L’ancien président français Nicolas Sarkozy s’est rendu lundi à la cour d’appel de Paris pour plaider sa cause après avoir été condamné à trois ans de prison pour corruption et trafic d’influence dans le cadre d’un système d’écoutes téléphoniques.
Avec son avocat Thierry Herzog et l’ancien juge Gilbert Azibert, qui ont été condamnés à des peines similaires dans la même affaire, l’ancien président français est revenu devant le tribunal dans un procès qui durera jusqu’au 16 décembre et pour lequel il tentera d’annuler sa condamnation.

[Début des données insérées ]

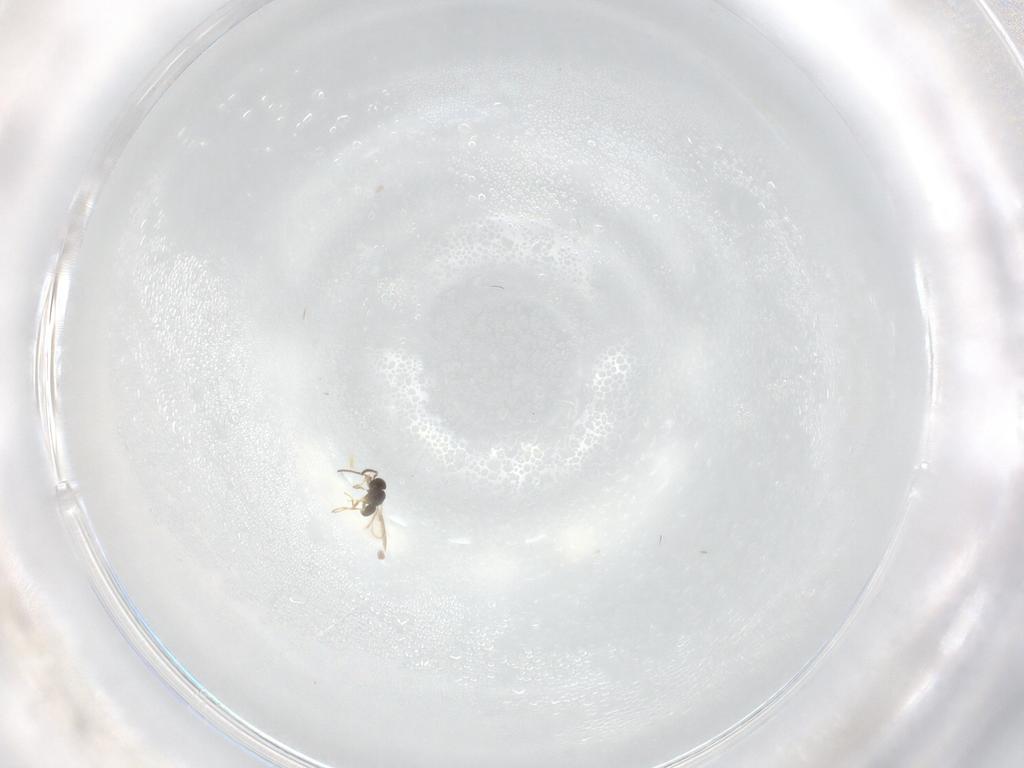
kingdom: Animalia
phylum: Arthropoda
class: Insecta
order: Hymenoptera
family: Scelionidae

«Je viens ici pour défendre mon honneur, qui a été bafoué dans des conditions peu crédibles», a-t-il déclaré à son arrivée, ajoutant qu’il veut convaincre la justice qu’il n’a «rien fait», selon le portail d’information Ouest France.
M. Sarzoky a été condamné en mars 2021 pour des délits de corruption et de trafic d’influence après que la justice française a estimé qu’il était prouvé qu’il avait utilisé sa position pour tenter d’obtenir des informations sur une enquête.
Le ministère public a accusé Sarkozy d’avoir tenté d’obtenir des informations secrètes par l’intermédiaire d’Herzog en 2014, pour lesquelles il aurait utilisé Azibert, qui était alors à la Cour de cassation. Selon les enquêteurs, l’ancien président a offert à M. Azibert un poste à Monaco en échange d’informations relatives à une affaire ouverte de financement irrégulier présumé de campagne électorale.
Les accusations se fondent sur des conversations téléphoniques privées entre Sarkozy et Herzog. L’ancien président, qui a nié tout acte répréhensible, a tenté de rejeter les enregistrements comme preuves valables dans le procès, affirmant qu’ils ont été réalisés illégalement.
M. Sarkozy a dirigé la France entre 2007 et 2012 et est devenu le premier ancien chef d’État à s’asseoir physiquement sur le banc des accusés. En effet, bien que son prédécesseur Jacques Chirac ait également été condamné à deux ans de prison pour des crimes commis lorsqu’il était maire de Paris en 2011, il ne s’est jamais rendu au tribunal pour des raisons de santé.